START DATA PROVIDED

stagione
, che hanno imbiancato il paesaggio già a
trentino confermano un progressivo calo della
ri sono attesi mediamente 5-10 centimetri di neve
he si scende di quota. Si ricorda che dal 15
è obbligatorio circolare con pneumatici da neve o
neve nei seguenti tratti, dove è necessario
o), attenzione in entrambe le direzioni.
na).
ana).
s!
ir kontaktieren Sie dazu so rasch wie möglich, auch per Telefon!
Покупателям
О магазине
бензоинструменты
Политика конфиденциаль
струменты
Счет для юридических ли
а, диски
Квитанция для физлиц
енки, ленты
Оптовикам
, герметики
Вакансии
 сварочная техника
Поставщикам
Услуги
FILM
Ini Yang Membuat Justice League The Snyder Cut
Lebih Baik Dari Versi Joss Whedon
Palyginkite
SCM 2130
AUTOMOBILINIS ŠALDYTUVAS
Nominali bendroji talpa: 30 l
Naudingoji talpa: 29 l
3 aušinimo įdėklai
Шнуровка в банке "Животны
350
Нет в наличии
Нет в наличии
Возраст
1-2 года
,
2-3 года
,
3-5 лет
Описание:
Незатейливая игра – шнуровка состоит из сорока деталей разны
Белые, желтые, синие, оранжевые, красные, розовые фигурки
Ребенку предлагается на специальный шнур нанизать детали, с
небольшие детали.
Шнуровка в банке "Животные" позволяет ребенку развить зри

END DATA PROVIDED

**EXERCISE DESCRIPTION:** Every entry in the listing must be retyped exactly.

**RESPONSE AREA:**
stagione
, che hanno imbiancato il paesaggio già a
trentino confermano un progressivo calo della
ri sono attesi mediamente 5-10 centimetri di neve
he si scende di quota. Si ricorda che dal 15
è obbligatorio circolare con pneumatici da neve o
neve nei seguenti tratti, dove è necessario
o), attenzione in entrambe le direzioni.
na).
ana).
s!
ir kontaktieren Sie dazu so rasch wie möglich, auch per Telefon!
Покупателям
О магазине
бензоинструменты
Политика конфиденциаль
струменты
Счет для юридических ли
а, диски
Квитанция для физлиц
енки, ленты
Оптовикам
, герметики
Вакансии
 сварочная техника
Поставщикам
Услуги
FILM
Ini Yang Membuat Justice League The Snyder Cut
Lebih Baik Dari Versi Joss Whedon
Palyginkite
SCM 2130
AUTOMOBILINIS ŠALDYTUVAS
Nominali bendroji talpa: 30 l
Naudingoji talpa: 29 l
3 aušinimo įdėklai
Шнуровка в банке "Животны
350
Нет в наличии
Нет в наличии
Возраст
1-2 года
,
2-3 года
,
3-5 лет
Описание:
Незатейливая игра – шнуровка состоит из сорока деталей разны
Белые, желтые, синие, оранжевые, красные, розовые фигурки
Ребенку предлагается на специальный шнур нанизать детали, с
небольшие детали.
Шнуровка в банке "Животные" позволяет ребенку развить зри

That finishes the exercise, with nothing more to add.